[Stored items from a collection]
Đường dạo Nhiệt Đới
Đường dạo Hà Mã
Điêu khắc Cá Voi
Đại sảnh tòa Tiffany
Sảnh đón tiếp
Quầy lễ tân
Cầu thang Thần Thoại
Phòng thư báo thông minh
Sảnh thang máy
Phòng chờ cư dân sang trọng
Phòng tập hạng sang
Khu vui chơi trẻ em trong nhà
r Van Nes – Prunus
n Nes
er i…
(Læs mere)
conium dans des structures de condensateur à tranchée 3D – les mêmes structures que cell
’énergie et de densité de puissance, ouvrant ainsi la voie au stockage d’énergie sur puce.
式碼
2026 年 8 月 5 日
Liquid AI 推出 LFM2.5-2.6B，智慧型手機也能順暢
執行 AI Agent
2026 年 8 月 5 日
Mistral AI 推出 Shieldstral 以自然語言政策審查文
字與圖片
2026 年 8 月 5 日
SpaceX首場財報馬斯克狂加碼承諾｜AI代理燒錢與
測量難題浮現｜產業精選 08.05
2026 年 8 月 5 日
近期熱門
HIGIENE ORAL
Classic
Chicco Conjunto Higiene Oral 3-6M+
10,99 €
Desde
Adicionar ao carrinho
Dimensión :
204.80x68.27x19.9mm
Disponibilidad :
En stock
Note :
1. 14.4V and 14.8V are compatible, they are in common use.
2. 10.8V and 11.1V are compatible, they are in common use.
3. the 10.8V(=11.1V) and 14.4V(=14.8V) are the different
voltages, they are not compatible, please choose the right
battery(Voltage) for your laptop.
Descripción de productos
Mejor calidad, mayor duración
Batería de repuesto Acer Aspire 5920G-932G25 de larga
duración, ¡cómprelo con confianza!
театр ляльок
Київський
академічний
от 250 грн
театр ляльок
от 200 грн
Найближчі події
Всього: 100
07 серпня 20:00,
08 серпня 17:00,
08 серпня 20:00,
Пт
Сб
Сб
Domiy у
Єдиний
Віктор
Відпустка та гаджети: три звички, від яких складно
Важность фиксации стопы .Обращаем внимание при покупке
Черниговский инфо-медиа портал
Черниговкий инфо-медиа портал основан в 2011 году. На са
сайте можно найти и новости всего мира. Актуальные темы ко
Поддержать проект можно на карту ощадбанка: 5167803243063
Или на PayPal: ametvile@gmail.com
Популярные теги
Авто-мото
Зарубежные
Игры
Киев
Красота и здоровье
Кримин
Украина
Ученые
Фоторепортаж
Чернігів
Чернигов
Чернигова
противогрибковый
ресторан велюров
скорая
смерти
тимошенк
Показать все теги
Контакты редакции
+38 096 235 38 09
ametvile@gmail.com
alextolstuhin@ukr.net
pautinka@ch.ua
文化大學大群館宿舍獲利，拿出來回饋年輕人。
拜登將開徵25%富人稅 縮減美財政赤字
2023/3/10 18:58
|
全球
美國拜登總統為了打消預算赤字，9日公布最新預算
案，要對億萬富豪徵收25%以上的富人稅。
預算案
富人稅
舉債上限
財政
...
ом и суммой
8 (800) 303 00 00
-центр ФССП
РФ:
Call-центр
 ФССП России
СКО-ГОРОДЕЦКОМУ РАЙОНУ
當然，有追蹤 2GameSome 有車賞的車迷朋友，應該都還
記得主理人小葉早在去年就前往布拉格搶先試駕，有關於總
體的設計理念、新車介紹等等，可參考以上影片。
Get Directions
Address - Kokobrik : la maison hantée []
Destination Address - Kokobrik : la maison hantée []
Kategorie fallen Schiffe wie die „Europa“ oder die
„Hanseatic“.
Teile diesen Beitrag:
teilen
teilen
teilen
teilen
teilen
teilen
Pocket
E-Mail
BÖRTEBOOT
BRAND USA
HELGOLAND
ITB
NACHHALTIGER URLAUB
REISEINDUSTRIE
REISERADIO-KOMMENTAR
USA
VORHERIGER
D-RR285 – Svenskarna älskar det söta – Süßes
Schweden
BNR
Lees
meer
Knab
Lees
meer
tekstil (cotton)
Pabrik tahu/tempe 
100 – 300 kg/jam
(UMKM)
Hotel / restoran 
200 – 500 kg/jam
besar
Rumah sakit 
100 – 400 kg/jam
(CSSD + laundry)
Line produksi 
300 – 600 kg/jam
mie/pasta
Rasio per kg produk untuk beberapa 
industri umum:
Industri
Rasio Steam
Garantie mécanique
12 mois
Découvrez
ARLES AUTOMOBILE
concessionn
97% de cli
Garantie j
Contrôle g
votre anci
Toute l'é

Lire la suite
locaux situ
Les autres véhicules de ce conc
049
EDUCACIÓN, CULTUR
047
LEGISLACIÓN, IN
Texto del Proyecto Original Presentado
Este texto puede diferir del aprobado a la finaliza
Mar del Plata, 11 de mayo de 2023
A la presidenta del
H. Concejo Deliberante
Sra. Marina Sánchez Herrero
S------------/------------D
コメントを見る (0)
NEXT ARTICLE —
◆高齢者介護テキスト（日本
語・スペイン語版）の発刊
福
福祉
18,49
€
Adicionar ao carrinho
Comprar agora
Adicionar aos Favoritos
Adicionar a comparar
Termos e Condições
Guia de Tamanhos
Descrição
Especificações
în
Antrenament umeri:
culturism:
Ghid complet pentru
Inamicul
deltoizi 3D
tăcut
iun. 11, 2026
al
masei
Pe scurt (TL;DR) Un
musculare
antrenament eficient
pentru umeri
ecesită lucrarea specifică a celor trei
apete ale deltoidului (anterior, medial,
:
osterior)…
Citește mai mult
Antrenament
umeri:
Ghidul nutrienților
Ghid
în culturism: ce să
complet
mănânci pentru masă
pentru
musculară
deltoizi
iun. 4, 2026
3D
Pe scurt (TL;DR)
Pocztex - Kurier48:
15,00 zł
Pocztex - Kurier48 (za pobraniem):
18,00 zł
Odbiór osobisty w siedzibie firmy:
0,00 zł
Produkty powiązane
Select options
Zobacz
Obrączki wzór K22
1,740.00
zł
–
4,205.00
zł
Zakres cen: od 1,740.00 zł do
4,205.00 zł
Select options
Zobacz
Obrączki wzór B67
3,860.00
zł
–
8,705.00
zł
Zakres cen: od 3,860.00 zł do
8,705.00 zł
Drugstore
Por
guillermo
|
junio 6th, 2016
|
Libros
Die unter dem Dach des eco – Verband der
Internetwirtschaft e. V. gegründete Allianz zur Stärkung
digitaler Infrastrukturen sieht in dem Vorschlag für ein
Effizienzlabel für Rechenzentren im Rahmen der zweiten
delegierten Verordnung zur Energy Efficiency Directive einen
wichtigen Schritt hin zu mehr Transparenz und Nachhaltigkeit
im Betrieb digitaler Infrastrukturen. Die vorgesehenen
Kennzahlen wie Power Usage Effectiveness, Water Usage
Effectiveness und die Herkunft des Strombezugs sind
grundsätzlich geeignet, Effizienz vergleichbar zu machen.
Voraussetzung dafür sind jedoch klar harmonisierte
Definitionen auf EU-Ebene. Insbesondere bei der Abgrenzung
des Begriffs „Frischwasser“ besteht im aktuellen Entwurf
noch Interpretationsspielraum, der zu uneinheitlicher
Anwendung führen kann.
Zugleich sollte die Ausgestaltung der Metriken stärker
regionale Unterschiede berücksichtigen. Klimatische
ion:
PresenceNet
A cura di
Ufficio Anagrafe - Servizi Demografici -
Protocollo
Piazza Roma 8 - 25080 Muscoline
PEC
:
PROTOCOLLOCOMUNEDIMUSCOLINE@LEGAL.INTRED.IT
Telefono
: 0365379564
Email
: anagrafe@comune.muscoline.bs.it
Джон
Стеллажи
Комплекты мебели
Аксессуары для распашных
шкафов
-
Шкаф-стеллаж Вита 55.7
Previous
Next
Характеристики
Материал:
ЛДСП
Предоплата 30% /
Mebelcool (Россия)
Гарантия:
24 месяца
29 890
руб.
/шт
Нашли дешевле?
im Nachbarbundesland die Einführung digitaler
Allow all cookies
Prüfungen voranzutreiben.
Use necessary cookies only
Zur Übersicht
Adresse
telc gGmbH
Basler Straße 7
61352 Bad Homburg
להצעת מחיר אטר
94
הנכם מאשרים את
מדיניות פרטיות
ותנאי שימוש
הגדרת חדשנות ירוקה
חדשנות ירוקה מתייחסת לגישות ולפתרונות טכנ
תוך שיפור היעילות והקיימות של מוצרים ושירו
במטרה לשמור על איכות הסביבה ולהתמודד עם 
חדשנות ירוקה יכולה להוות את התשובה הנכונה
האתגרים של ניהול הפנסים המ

> WHAT YOU WILL DO: Using the data above, repeat exactly the lines that begin at the line with "Adicionar a comparar" and end at the line with "Zugleich sollte die", both ends included.

> EXERCISE OUTPUT:
Adicionar a comparar
Termos e Condições
Guia de Tamanhos
Descrição
Especificações
în
Antrenament umeri:
culturism:
Ghid complet pentru
Inamicul
deltoizi 3D
tăcut
iun. 11, 2026
al
masei
Pe scurt (TL;DR) Un
musculare
antrenament eficient
pentru umeri
ecesită lucrarea specifică a celor trei
apete ale deltoidului (anterior, medial,
:
osterior)…
Citește mai mult
Antrenament
umeri:
Ghidul nutrienților
Ghid
în culturism: ce să
complet
mănânci pentru masă
pentru
musculară
deltoizi
iun. 4, 2026
3D
Pe scurt (TL;DR)
Pocztex - Kurier48:
15,00 zł
Pocztex - Kurier48 (za pobraniem):
18,00 zł
Odbiór osobisty w siedzibie firmy:
0,00 zł
Produkty powiązane
Select options
Zobacz
Obrączki wzór K22
1,740.00
zł
–
4,205.00
zł
Zakres cen: od 1,740.00 zł do
4,205.00 zł
Select options
Zobacz
Obrączki wzór B67
3,860.00
zł
–
8,705.00
zł
Zakres cen: od 3,860.00 zł do
8,705.00 zł
Drugstore
Por
guillermo
|
junio 6th, 2016
|
Libros
Die unter dem Dach des eco – Verband der
Internetwirtschaft e. V. gegründete Allianz zur Stärkung
digitaler Infrastrukturen sieht in dem Vorschlag für ein
Effizienzlabel für Rechenzentren im Rahmen der zweiten
delegierten Verordnung zur Energy Efficiency Directive einen
wichtigen Schritt hin zu mehr Transparenz und Nachhaltigkeit
im Betrieb digitaler Infrastrukturen. Die vorgesehenen
Kennzahlen wie Power Usage Effectiveness, Water Usage
Effectiveness und die Herkunft des Strombezugs sind
grundsätzlich geeignet, Effizienz vergleichbar zu machen.
Voraussetzung dafür sind jedoch klar harmonisierte
Definitionen auf EU-Ebene. Insbesondere bei der Abgrenzung
des Begriffs „Frischwasser“ besteht im aktuellen Entwurf
noch Interpretationsspielraum, der zu uneinheitlicher
Anwendung führen kann.
Zugleich sollte die Ausgestaltung der Metriken stärker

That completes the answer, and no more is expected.